WHAT YOU SHOULD DO
From the court memorandum below, return the passage from "The Court has" up to and including "of the Court.", copied word for word.

READING PASSAGE
Opinion
CIVIL 4:21-CV-100-SDJ
03-30-2023
MEMORANDUM ADOPTING RECOMMENDATION OF UNITED STATES MAGISTRATE JUDGE
SEAN D. JORDAN, UNITED STATES DISTRICT JUDGE
Came on for consideration the Report and Recommendation (“Report”) of the United States Magistrate Judge in this action, (Dkt. #66), this matter having been heretofore referred to the Magistrate Judge pursuant to 28 U.S.C. § 636 and Local Rule CV-72, (Dkt. #14). In the Report, the Magistrate Judge recommended that the Court grant Defendant Allstate Vehicle and Property Insurance Company's (“Allstate”) Motion for Summary Judgment. (Dkt. #32). Plaintiff Kourosh Morakabian timely filed objections, (Dkt. #68), and Allstate responded to Morakabian's objections, (Dkt. #72).
The Court has conducted a de novo review of the objections and the portions of the Report to which Morakabian specifically objects, and the Court is of the opinion that the findings and conclusions of the Magistrate Judge are correct and that the objections are without merit as to the ultimate findings of the Magistrate Judge. The Court hereby adopts the findings and conclusions of the Magistrate Judge as the findings and conclusions of the Court.

RECORD EXTRACTS
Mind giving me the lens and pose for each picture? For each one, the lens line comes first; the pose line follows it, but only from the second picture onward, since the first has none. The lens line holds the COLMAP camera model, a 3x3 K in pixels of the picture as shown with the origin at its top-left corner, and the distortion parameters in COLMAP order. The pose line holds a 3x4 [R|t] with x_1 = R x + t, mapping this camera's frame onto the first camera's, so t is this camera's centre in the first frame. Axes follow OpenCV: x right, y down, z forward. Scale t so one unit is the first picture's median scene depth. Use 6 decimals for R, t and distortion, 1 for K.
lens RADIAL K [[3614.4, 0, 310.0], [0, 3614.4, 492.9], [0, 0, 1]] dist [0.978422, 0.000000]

...

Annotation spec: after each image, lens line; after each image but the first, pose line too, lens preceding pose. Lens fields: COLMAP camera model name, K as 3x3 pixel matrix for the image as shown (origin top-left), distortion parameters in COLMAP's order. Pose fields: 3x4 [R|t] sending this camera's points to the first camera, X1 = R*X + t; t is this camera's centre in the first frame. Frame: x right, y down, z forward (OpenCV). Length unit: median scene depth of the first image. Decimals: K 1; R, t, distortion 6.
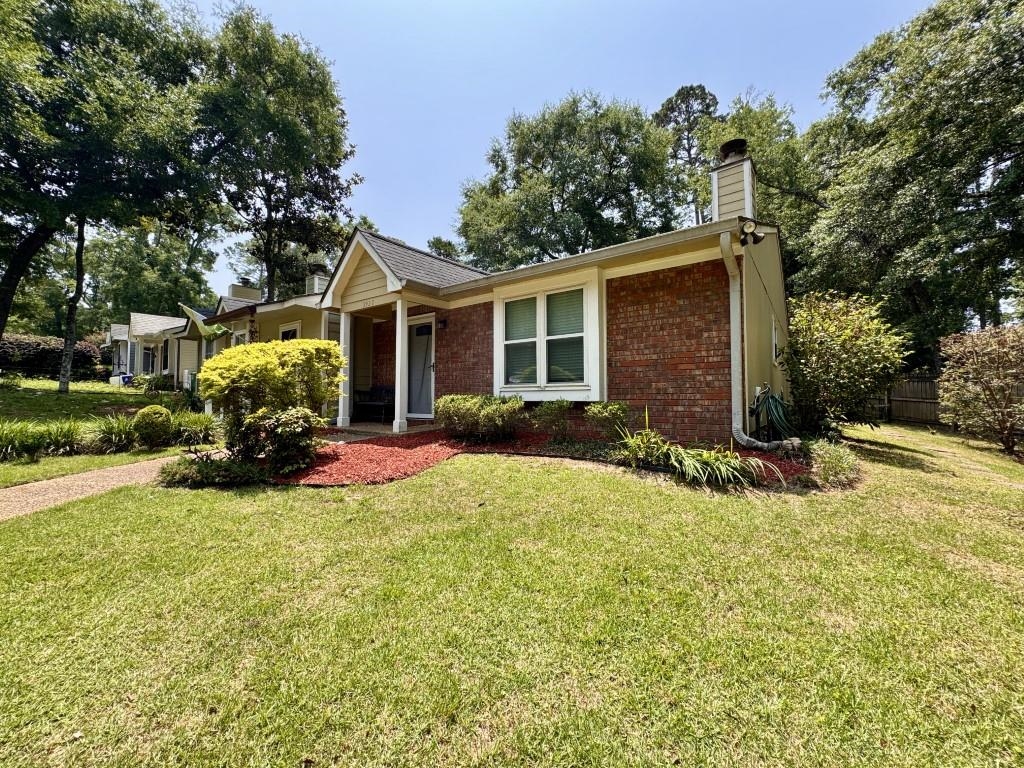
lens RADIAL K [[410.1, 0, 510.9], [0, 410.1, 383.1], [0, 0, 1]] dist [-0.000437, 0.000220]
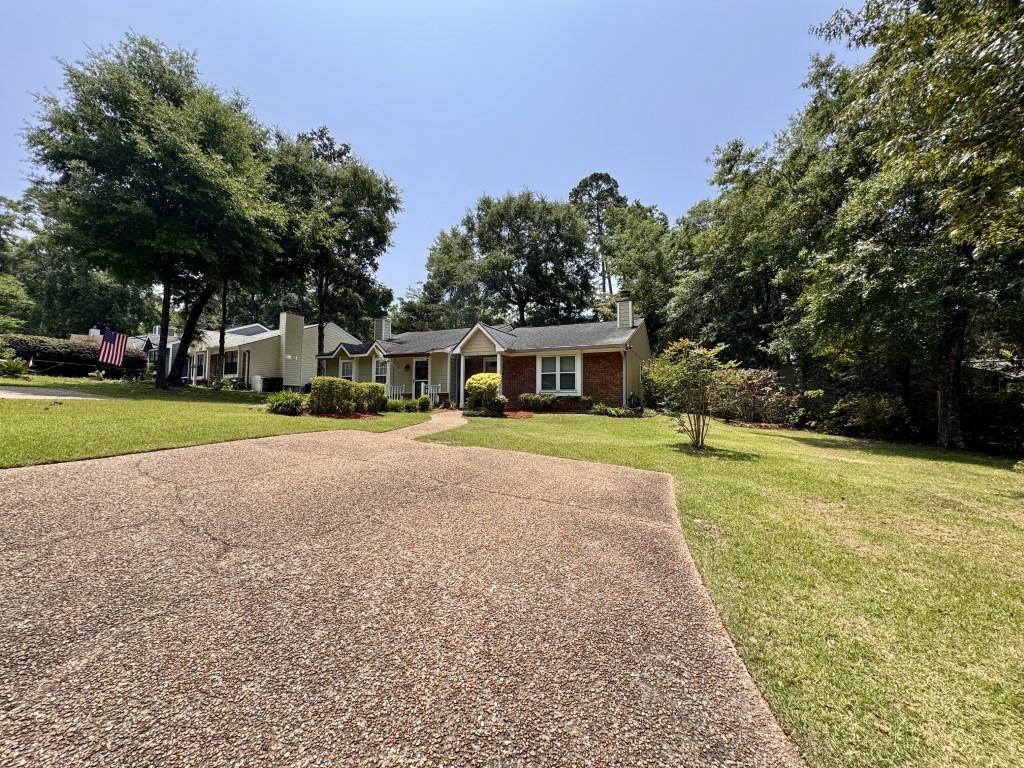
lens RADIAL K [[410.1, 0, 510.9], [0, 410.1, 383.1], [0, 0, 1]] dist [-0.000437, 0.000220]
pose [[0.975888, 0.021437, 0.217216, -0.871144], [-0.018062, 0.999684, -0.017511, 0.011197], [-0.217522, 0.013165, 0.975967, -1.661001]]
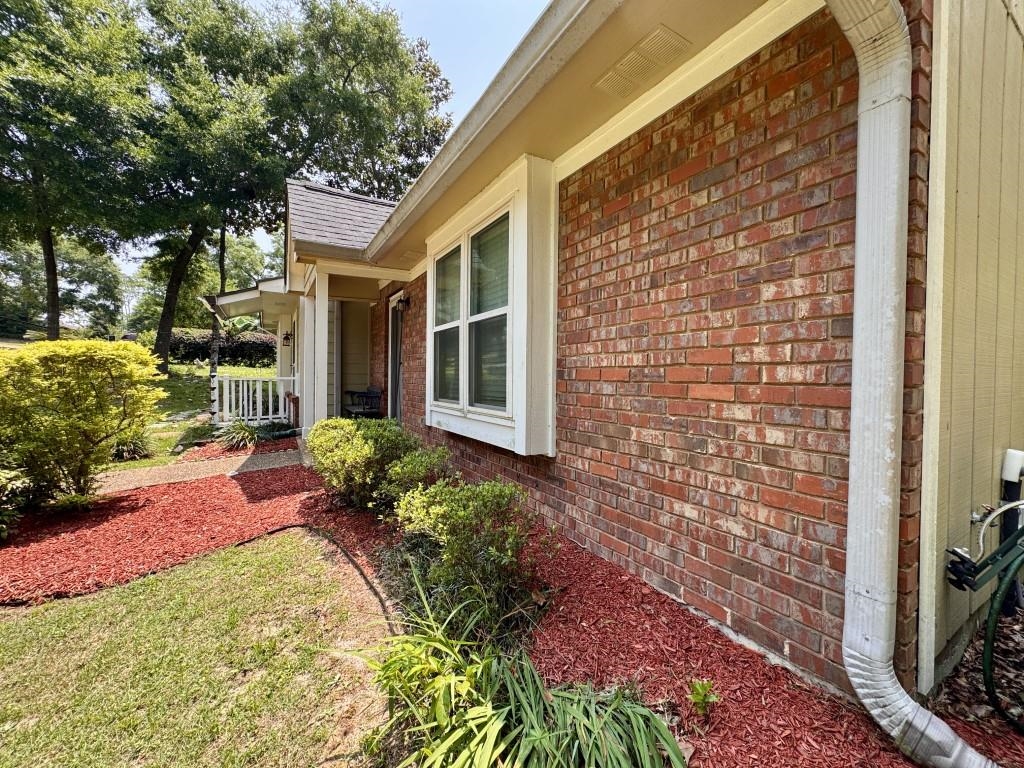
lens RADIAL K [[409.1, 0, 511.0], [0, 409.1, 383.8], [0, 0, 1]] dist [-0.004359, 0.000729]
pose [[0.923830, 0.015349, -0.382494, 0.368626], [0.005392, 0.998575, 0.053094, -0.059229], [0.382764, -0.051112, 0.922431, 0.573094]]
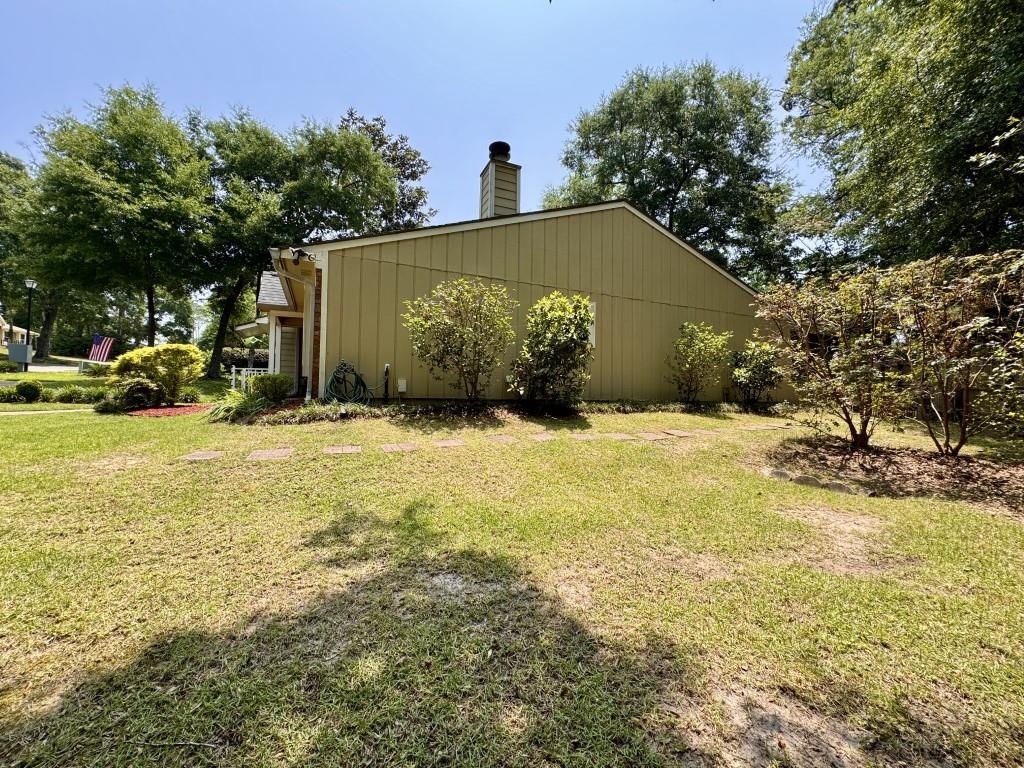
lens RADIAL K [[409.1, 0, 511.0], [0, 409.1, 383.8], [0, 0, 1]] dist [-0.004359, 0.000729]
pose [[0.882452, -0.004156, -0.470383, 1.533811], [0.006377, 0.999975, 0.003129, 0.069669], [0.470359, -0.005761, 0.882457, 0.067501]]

ANSWER FOR THE TASK
The Court has conducted a de novo review of the objections and the portions of the Report to which Morakabian specifically objects, and the Court is of the opinion that the findings and conclusions of the Magistrate Judge are correct and that the objections are without merit as to the ultimate findings of the Magistrate Judge. The Court hereby adopts the findings and conclusions of the Magistrate Judge as the findings and conclusions of the Court.